Paperwork isn’t just T.I’s ninth studio album; it’s also the first installment of what will lead to his tenth and eleventh. Paperwork will be a “trilogy,” T.I. has promised, an imposing prospect for a rapper whose career peak is 8 years in his rearview. He has a habit of “returning,” whenever coming off of a break (voluntary or involuntary), with a torrential, unmanageable flood of new material. He did it with 2010’s No Mercy, a bone-tired and dogged-sounding effort that felt like clockwork from someone determined not to disappear but lacking a larger reason to be recording.
On the surface, Paperwork appears like it come from this same place; it arrives at what looks like the beginning of T.I.’s post-gangsta rap “suburban dad” phase, when his most visible recent contributions to pop culture are his “Blurred Lines” verse and the ascendency of Iggy Azalea. The album feels fired up, though, instead of muddled and tired. His last record boasted that he was the Trouble Man, but with a clear mind and fewer visible burdens, Clifford Harris has produced his most thoughtful and substantive record in years.
It is also the most excited he’s sounded to be rapping since Paper Trail. His voice and flow patterns are so inimitable they run the risk of becoming sound effects, but he’s pushing himself out of familiar cadences and revisiting some of the demented, spitfire youthful energy that used to make him unpredictable. You can also hear subliminal Jay-style flow-patterning at work, an old trick you’d hear whenever Jay Z appeared next to a truly great rapper. It’s usually a sign that a rapper is engaging with his guests instead of just pasting their emailed verses into sound files, and Tip is flaunting it here: He sounds vaguely Boosie-esque on the Boosie-guested “Jet Fuel”, and on the Young Thug-featuring “About That Money” he takes a few tentative hops into Thugga’s stratosphere, pinching his throat and rapping in a near-insectoid voice.
Perhaps not-incidentally, Paperwork is also T.I.’s first record since his contract with the infamously risk-averse Atlantic Records ended. Now he’s signed his Grand Hustle imprint to Columbia and is acting more and more like a label mogul, and Paperwork bears the marks of an artist grateful for stretching room. There is, to be sure, a fair amount of commercial-rap-record box-checking: He still does DJ Mustard, who produces the Iggy Azalea-assisted “No Mediocre”; a Chris Brown-featured sex jam (for “Private Show”) and another Usher collaboration (“At Ya Own Risk”). But he finds ways to enliven even these pro forma moves: “At Ya Own Risk” is a novelty—a menacing, even murderous-sounding bedroom song. The Skylar Grey power ballad (“New National Anthem”) is an indignant and incisive commentary on America’s gun culture.

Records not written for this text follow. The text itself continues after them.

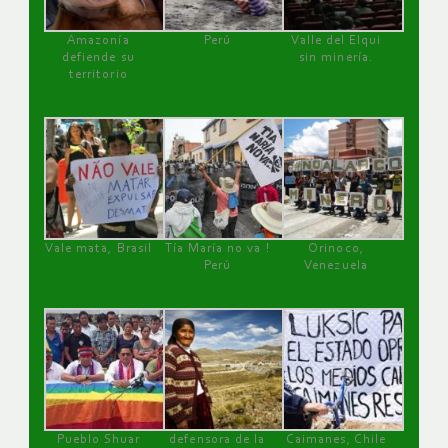
Amazonía
Perú
Valle del Elqui
defiende su
sin minería.
territorio
Vale mata, Brasil
Tía María no va !
Orinoco,
Perú
Venezuela
Pueblo Shuar
defensora de la
Caimanes, Chile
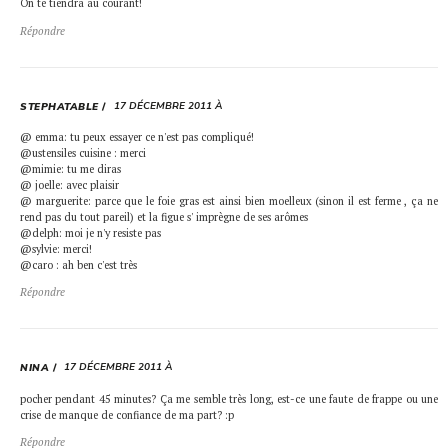
On te tiendra au courant!
Répondre
17 DÉCEMBRE 2011 À
STEPHATABLE
@ emma: tu peux essayer ce n'est pas compliqué!
@ustensiles cuisine : merci
@mimie: tu me diras
@ joelle: avec plaisir
@ marguerite: parce que le foie gras est ainsi bien moelleux (sinon il est ferme , ça ne
rend pas du tout pareil) et la figue s' imprègne de ses arômes
@delph: moi je n'y resiste pas
@sylvie: merci!
@caro : ah ben c'est très
Répondre
17 DÉCEMBRE 2011 À
NINA
pocher pendant 45 minutes? Ça me semble très long, est-ce une faute de frappe ou une
crise de manque de confiance de ma part? :p
Répondre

There are a lot of intriguing “off” notes like this that make Paperwork feel like T.I.’s passion project, cleverly disguised as a superstar’s contractual-obligation release. (That album title doesn’t help.) The four songs co-produced by Pharrell—”G Shit”, “Oh Yeah,” “Paperwork”, and “Light Em Up”—are rough, sharp-edged, and unique compositions, somewhere between current trap and early N.E.R.D. His rapping consistently fires off sparklers—”suicide, you should commit it, save a G a life sentence,” he leers on “Oh Yeah”. “If only the masses could see your ass when it’s in action,” he says, sliding into all the “sss”s, on the otherwise-rote “Private Show”. On “Light Em Up”, a song that deliberately recalls the vivid murkiness of classic Dungeon Family, he pays powerful tribute to his friend and labelmat Doe B, who was shot and killed in 2013. “At your video, I could feel it then,” he raps. The hook is simple and bleak: “You were supposed to make it.” It’s quietly powerful, which is something Tip hasn’t been in a long time.